Parco Comunale, a ridosso di Porta Metauro e all’interno delle mura urbiche, conserva ancora oggi la struttura della prima metà dell’800. Esteso a mezza costa sul Monte Ingino, conserva una scuderia ed un tempietto neoclassico; in alto, un torrione medievale e parte delle mura urbiche. Costituisce un ambito cittadino di alto valore paesaggistico e naturalistico e permette di godere scorci significativi del centro storico.
Realizzato per volontà del marchese Francesco Ranghiasci Brancaleoni tra il 1831 e il 1849.

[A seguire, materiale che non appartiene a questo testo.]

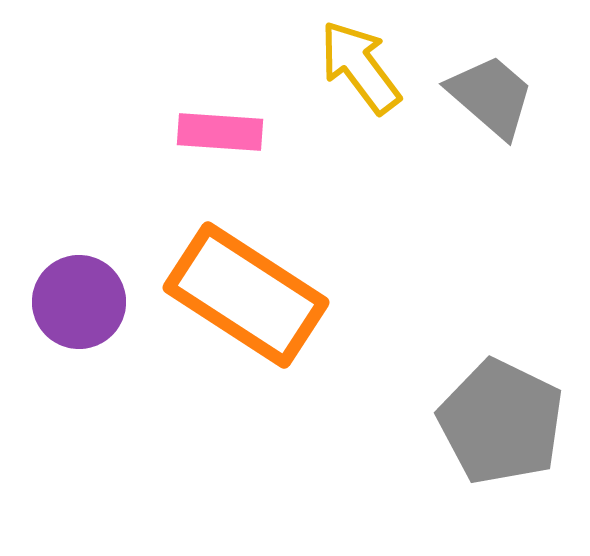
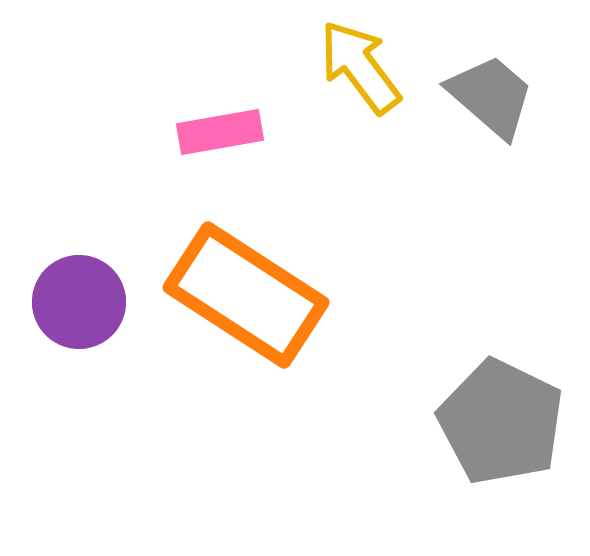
pink rectangle: rotated 14 degrees counterclockwise
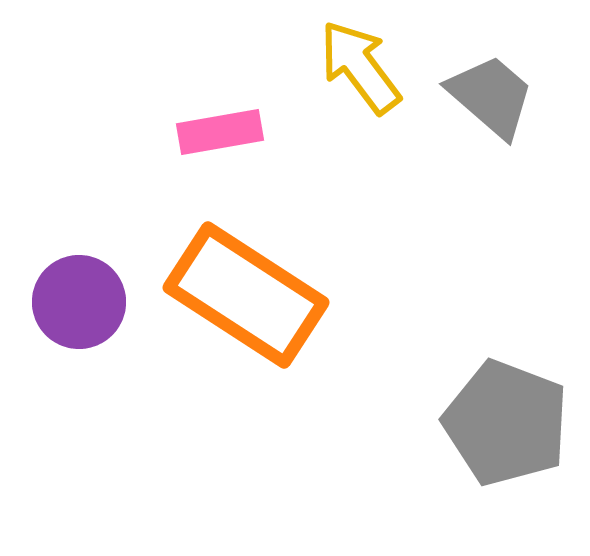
gray pentagon: moved 5 px right, 1 px down; rotated 5 degrees counterclockwise
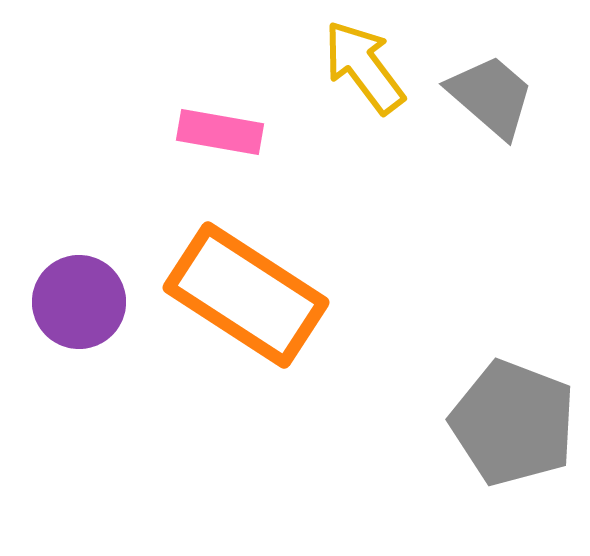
yellow arrow: moved 4 px right
pink rectangle: rotated 20 degrees clockwise
gray pentagon: moved 7 px right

Agli occhi del viaggiatore frettoloso che visita Gubbio si presentano solamente le emergenze medioevali e le presenze simbolo degli edifici trecenteschi e rinascimentali che rendono quasi rarefatte le trasformazioni operate durante lo Stato Pontificio, che pure dominò la città per oltre due secoli dal 1631 al 1860.
Il palazzo e la villa dei Ranghiasci sono invece un esempio significativo delle molteplici modificazioni operate nel periodo. A metà Ottocento a Gubbio non esistevano giardini antichi da prendere come modelli e da poter trasformare. Unica e splendida memoria a proposito è il giardino pensile dei Duchi di Urbino, che Isabella d'Este, in una lettera inviata a Mantova al marito Francesco Gonzaga, decantava come luogo amenissimo adornato da "un giardinetto con una fontana in mezzo de grandissima recreacione".
All'inizio dell'Ottocento anche questa memoria è ormai sfumata e sopravvivono i piccoli giardini o meglio, gli orti ricchi e semplici contigui ai palazzi, ai quali la nobiltà ogni tanto riserva interventi di restauro e adeguamento al nuovo gusto e alle nuove mode.
Gli echi romani non sono lontani: basti pensare alle architetture ecclesiastiche che dalla ripresa dei motivi borrominiani nella seicentesca chiesa della Madonna del Prato, voluta dal Vescovo Sperelli, daranno ispirazione per le realizzazioni nella capitale. Non un'eco però riferibile al giardino viene a rompere la scansione dei quartieri eugubini iscritti nelle mura cittadine; né a Gubbio, come invece a Urbino, sarà presente un orto botanico.
Cosi il grande giardino dei Ranghiasci viene a costituire, a metà Ottocento, una magistrale innovazione, una passeggiata pittoresca tra la sacra montagna dell' Ingino e via della Ripa. Questa passeggiata è rimasta a lungo ignota alla popolazione della città, pur se costruita con frammenti delle memorie cittadine in una elaborata disposizione di viali, colonne, edifici e l'immancabile "tempietto".
Il grande giardino, della cui estensione e conformazione definitiva si ha una chiara visione dal catasto Gregoriano, ha una breve storia che va dal 1831 alla fine del 1849.
L'area verde non è rielaborata su spazi preesistenti, ma nasce, sotto la spinta di una cultura e di un gusto preciso, dalla volontà di ricreare in zone precedentemente occupate da orti e fabbricati un giardino all'inglese, alla maniera di Goethe, con visuali e cannocchiali ottici, che sottolineano un panorama "pittoresco," spaziando da S. Martino a piazza Grande attraverso la scansione delle torri medioevali tutt'oggi esistenti.
La spinta alla realizzazione del giardino fu data sicuramente dalla moglie inglese di Francesco, Matilde Hobhouse. La Hobhouse era originaria della contea di Bath, figlia di Sir Benjamin e sorella di Lord Broughton. Donna di temperamento, fu amica dello stesso Foscolo che le dedicò le Rime di Petrarca con le parole: "Alla Gentile Giovine Matilde Hobhouse fanciulla". La Hobhouse sposò a Roma nel 1827 l'allora ventisettenne Francesco e presumibilmente quell'anno si reco per la prima volta a Gubbio in occasione della festa dei Ceri. Il fatto è ricordato dal Lucarelli, storico locale eugubino, per altro attendibile nelle sue citazioni: la Hobhouse si sarebbe trattenuta nella città solamente due giorni per poi ripartire con altre signore, non precisate, alla volta di Firenze, seguita un giorno dopo dallo stesso Francesco. L'arrivo dell'inglese a Gubbio destò una certa curiosità per l'ingente dote che si vociferava arrivasse a 60.000 scudi.
Le tracce della giovane donna si perdono nel 1853. Sappiamo che ebbe tre figli: Edoardo-Latino e Federico-Latino, a lei premorti, e Amelia-Latina che si stabili in Inghilterra dove la madre l'aveva portata sin da bambina. Il Moroni le attribuisce l'ispirazione del grande parco o villa, sul quale si affaccia la parte posteriore del palazzo: Ranghiasci vi ha formato altresì ampia e grandiosa villa ad uso inglese per far cosa gradita alla nobile di lui consorte Matilde Hobhouse di tal nazione".